The best trash talk, in my view, is layered and nuanced. And it doesnt focus only on your opponents team. It picks apart your opponent. The idea is to create a shock-and-awe-scale blizzard of nonsense, and the goal is to make your opponent drop his hands from his keyboard in exasperation.

What team does your opponent root for? Accuse a Giants fan of having a Joe Namath pillowcase. Wheres your opponent from? Give a look of concern no matter his reply, then say, I'll try to type slower for you next time. Is your opponent into politics? Label everyone a tax-and-spend corporate shill.

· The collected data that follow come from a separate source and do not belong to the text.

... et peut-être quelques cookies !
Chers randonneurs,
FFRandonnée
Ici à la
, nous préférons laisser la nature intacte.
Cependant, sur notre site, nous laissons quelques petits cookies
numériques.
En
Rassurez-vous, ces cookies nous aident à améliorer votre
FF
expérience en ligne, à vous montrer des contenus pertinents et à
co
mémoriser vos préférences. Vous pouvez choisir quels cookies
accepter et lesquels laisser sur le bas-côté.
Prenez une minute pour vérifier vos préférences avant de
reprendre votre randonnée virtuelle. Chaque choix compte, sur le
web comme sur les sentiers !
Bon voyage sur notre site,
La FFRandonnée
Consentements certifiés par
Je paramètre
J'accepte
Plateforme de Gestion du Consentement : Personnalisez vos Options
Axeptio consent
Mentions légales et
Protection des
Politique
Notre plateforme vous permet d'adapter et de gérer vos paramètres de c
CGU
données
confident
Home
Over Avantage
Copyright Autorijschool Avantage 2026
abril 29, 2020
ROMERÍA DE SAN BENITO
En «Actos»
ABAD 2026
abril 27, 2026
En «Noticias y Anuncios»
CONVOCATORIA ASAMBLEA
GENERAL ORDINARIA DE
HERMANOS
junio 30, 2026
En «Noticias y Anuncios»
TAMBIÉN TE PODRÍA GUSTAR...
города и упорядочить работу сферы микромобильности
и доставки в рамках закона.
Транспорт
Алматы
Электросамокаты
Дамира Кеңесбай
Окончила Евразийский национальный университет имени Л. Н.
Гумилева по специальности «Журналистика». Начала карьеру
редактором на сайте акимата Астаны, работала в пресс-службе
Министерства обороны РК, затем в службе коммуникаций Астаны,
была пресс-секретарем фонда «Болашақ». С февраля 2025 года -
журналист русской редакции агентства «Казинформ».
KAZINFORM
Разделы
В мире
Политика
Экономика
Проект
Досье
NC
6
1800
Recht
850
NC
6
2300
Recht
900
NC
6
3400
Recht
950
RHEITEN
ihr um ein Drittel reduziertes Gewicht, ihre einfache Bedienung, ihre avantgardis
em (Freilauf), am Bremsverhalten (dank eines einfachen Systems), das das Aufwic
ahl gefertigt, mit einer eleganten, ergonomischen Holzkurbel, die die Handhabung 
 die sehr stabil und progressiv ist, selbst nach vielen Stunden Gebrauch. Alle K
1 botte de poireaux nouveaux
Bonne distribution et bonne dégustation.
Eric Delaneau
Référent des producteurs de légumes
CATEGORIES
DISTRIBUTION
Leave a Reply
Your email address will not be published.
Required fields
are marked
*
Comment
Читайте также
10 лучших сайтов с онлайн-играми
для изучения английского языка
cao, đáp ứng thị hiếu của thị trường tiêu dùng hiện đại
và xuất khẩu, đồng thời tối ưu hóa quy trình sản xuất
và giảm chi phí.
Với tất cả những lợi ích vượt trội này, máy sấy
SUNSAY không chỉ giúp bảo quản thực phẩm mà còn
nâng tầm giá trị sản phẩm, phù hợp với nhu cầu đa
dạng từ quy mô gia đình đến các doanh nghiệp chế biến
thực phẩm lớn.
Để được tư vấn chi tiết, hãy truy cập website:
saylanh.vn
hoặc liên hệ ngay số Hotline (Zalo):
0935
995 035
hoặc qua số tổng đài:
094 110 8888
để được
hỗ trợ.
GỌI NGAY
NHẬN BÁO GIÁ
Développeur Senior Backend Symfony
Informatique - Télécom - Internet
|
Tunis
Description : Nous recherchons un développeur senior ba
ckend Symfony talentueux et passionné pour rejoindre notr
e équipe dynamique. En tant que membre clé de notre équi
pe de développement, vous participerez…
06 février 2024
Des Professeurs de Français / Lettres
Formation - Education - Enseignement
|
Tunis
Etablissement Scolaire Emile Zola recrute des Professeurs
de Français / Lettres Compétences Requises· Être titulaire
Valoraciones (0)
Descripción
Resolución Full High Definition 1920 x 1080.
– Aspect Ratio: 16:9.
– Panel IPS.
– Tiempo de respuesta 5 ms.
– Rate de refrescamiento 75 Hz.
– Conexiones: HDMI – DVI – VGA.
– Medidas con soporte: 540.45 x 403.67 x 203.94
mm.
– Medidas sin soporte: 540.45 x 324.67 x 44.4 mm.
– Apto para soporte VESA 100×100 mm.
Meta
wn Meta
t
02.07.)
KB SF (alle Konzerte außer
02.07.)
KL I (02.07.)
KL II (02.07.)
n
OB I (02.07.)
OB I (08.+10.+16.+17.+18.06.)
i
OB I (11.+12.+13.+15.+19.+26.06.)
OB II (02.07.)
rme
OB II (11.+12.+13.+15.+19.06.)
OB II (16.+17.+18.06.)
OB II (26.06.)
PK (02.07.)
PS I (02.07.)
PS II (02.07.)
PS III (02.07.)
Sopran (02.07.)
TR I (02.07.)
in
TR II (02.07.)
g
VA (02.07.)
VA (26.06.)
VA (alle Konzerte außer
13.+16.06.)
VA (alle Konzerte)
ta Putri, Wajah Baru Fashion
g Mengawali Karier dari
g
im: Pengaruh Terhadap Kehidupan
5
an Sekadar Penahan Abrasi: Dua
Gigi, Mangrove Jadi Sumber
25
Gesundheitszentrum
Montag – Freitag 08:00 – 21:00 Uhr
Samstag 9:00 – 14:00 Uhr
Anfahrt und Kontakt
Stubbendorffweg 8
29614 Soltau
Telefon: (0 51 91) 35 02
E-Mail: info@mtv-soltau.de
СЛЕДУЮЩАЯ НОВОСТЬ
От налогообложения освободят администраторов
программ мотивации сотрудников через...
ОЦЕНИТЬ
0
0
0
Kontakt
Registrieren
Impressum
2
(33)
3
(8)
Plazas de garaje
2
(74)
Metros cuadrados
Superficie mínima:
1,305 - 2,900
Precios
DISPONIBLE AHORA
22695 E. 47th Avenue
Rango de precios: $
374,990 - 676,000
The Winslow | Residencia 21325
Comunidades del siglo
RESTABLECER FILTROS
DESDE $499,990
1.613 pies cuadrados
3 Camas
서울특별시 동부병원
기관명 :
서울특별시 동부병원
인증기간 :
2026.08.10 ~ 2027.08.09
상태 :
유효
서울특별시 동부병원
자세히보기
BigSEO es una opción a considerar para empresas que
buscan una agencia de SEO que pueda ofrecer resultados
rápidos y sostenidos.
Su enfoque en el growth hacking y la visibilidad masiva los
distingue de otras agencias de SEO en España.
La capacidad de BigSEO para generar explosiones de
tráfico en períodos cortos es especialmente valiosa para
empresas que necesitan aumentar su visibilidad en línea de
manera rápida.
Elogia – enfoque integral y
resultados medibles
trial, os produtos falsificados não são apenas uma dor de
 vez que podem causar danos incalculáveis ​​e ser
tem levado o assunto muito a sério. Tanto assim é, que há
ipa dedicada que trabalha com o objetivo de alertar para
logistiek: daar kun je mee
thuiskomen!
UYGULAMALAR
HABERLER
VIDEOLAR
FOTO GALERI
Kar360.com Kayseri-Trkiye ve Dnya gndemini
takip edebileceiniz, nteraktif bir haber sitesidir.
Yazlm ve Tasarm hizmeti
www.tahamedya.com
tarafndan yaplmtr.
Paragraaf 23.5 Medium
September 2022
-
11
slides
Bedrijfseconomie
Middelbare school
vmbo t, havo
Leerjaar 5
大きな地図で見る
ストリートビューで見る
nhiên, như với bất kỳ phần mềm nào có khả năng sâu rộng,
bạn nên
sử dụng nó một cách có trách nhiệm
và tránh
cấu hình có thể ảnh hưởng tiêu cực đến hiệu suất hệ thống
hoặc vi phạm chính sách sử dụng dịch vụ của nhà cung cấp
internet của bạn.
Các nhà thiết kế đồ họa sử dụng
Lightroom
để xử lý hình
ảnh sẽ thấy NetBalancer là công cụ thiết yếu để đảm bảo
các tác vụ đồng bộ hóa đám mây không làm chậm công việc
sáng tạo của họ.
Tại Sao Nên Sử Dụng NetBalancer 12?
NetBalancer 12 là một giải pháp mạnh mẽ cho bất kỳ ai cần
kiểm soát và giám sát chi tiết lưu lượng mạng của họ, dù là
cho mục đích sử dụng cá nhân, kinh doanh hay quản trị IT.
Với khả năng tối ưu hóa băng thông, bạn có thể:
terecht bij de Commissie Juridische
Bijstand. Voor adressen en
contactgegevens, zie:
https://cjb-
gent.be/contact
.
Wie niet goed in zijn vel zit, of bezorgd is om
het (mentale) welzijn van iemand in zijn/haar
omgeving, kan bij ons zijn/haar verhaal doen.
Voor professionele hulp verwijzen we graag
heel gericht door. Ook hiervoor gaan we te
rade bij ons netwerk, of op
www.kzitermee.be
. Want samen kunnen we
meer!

Cap all that with a liberal application of irrelevance. For instance, dont just conclude by saying your opponent is a twerp who drafts like my grandmother. Say that your opponent is a sweater-wearing, eyebrow-plucking twerp who drafts his team about as well as Zsa Zsa Gabor gave acceptance speeches at the Oscars. By the time your foe makes sense of that, his starting running back will have had puppies.

But what about you? Hmm? Recall a memorable slam? Have a tried-and-true technique? Know someone who seems impervious to insult? Take a moment and tells us about it. Put together some (fit-for-publication) thoughts. You wont be too busy returning phone messages from your friends, Im sure, to reply.

In addition to the trash talking, the Sports Alarm has a huge gallery of high resolution pictures of beautiful women and models in bikinis. The most popular models are: Lindsay Lohan, Carrie Underwood, Alessandra Ambrosio, and Paris Hilton.